The trial of former Bush Administration official David Safavian raises lots of interesting questions for Rep. Bob Ney, Ralph Reed, and others, as former Ney chief of staff and government witness Neil Volz takes the stand. Here's just one example we're interested in:
Read this paragraph from the Atlanta Journal Constitution piece last week about whether Ralph Reed ever paid Abramoff for his portion of the $92,000 flight to Scotland or the costs of the lodging and meals (and golf fees) while there:
"In e-mail discussions about the Scotland trip, which surfaced last year during a U.S. Senate investigation, Abramoff told Reed, 'The package on the ground is $4K per person. That covers room, tee times and ground transportation.' Expenses were to be run through a private foundation Abramoff had established."

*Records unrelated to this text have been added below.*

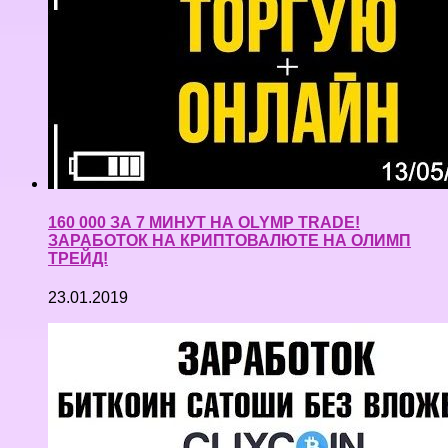
160 000 ЗА 7 МИНУТ НА OLYMP TRADE!
ЗАРАБОТОК НА КРИПТОВАЛЮТЕ НА ОЛИМП
ТРЕЙД!
23.01.2019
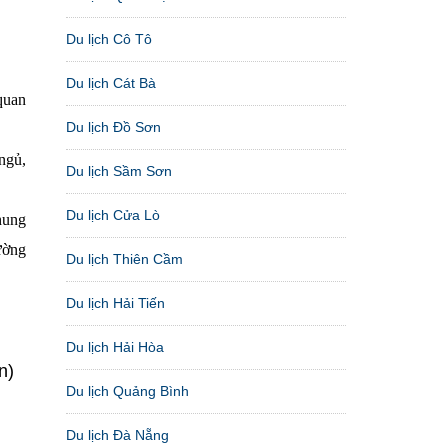
Du lịch Cô Tô
Du lịch Cát Bà
quan
Du lịch Đồ Sơn
ngủ,
Du lịch Sầm Sơn
Du lịch Cửa Lò
hung
ường
Du lịch Thiên Cầm
Du lịch Hải Tiến
Du lịch Hải Hòa
n)
Du lịch Quảng Bình
Du lịch Đà Nẵng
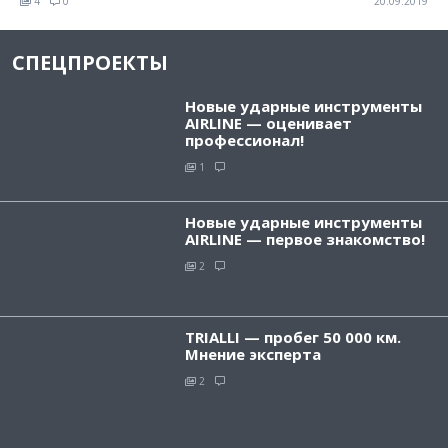
4
0
20.09.2019
СПЕЦПРОЕКТЫ
Новые ударные инструменты
AIRLINE — оценивает
профессионал!
1
Новые ударные инструменты
AIRLINE — первое знакомство!
2
TRIALLI — пробег 50 000 км.
Мнение эксперта
2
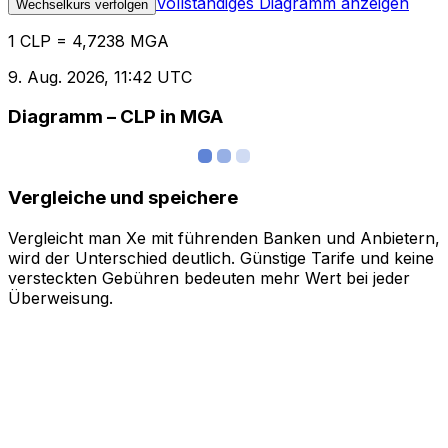
Vollständiges Diagramm anzeigen
Wechselkurs verfolgen
1 CLP = 4,7238 MGA
9. Aug. 2026, 11:42 UTC
Diagramm – CLP in MGA
Vergleiche und speichere
Vergleicht man Xe mit führenden Banken und Anbietern,
wird der Unterschied deutlich. Günstige Tarife und keine
versteckten Gebühren bedeuten mehr Wert bei jeder
Überweisung.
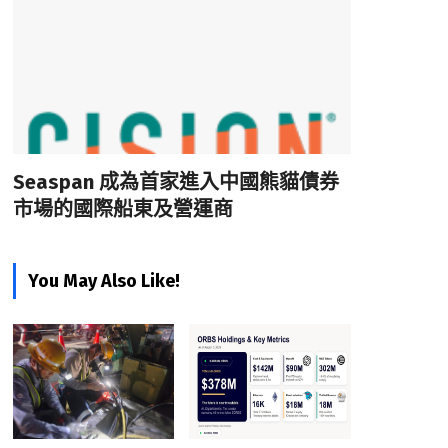
Seaspan 成為首家進入中國熊貓債券
市場的國際船東及營運商
You May Also Like!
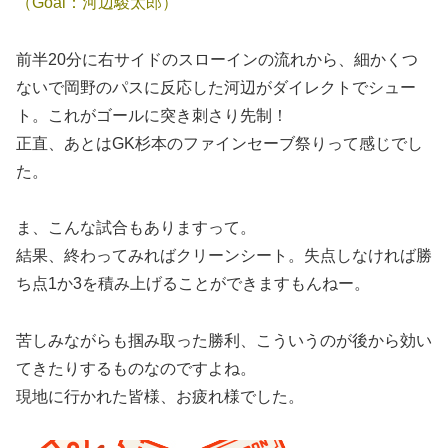
（Goal：河辺駿太郎）
前半20分に右サイドのスローインの流れから、細かくつ
ないで岡野のパスに反応した河辺がダイレクトでシュー
ト。これがゴールに突き刺さり先制！
正直、あとはGK杉本のファインセーブ祭りって感じでし
た。
ま、こんな試合もありますって。
結果、終わってみればクリーンシート。失点しなければ勝
ち点1か3を積み上げることができますもんねー。
苦しみながらも掴み取った勝利、こういうのが後から効い
てきたりするものなのですよね。
現地に行かれた皆様、お疲れ様でした。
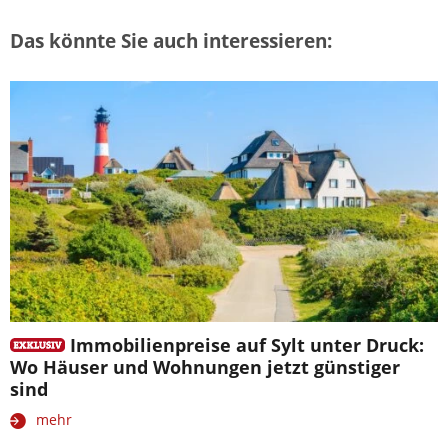
Das könnte Sie auch interessieren:
Immobilienpreise auf Sylt unter Druck:
Wo Häuser und Wohnungen jetzt günstiger
sind
mehr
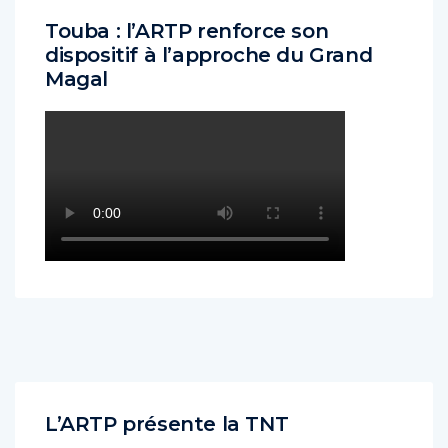
Touba : l’ARTP renforce son
dispositif à l’approche du Grand
Magal
L’ARTP présente la TNT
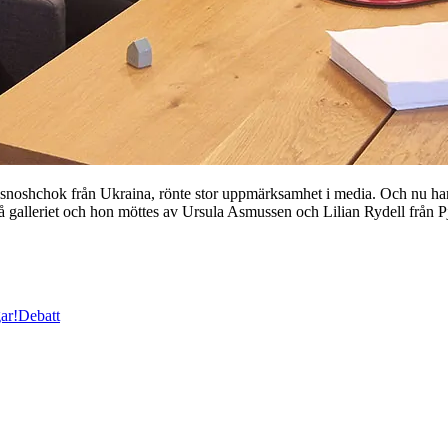
rasnoshchok från Ukraina, rönte stor uppmärksamhet i media. Och nu ha
leriet och hon möttes av Ursula Asmussen och Lilian Rydell från Pjäs
ar!
Debatt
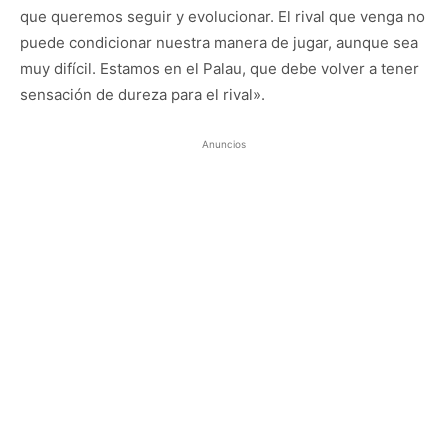
que queremos seguir y evolucionar. El rival que venga no
puede condicionar nuestra manera de jugar, aunque sea
muy difícil. Estamos en el Palau, que debe volver a tener
sensación de dureza para el rival».
Anuncios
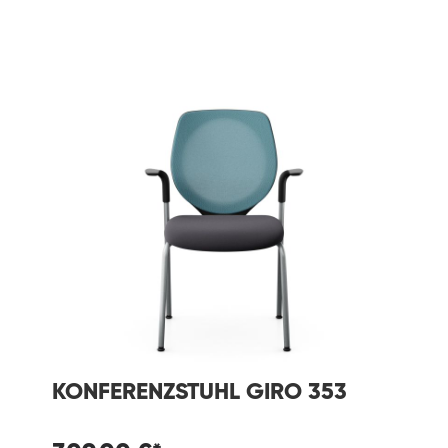
KONFERENZSTUHL GIRO 353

Reed, through a spokesperson, insists he reimbursed Abramoff.
But, if Reed did indeed refund the charity for the travel expenses, did he do so while claiming it as a charitable donation, and therefore a deduction on income tax returns? He could deduct it if it was a business expense. But if there was business discussed, what was it?
If there wasn't business discussed, Reed wouldn't be able to deduct it. Legally that is.
We know that Abramoff is on the hook, so to speak, on all sorts of tax evasion charges. Is Reed liable as well? At the very least, the average Georgian doesn't get to write off their golf vacations the way Reed might have.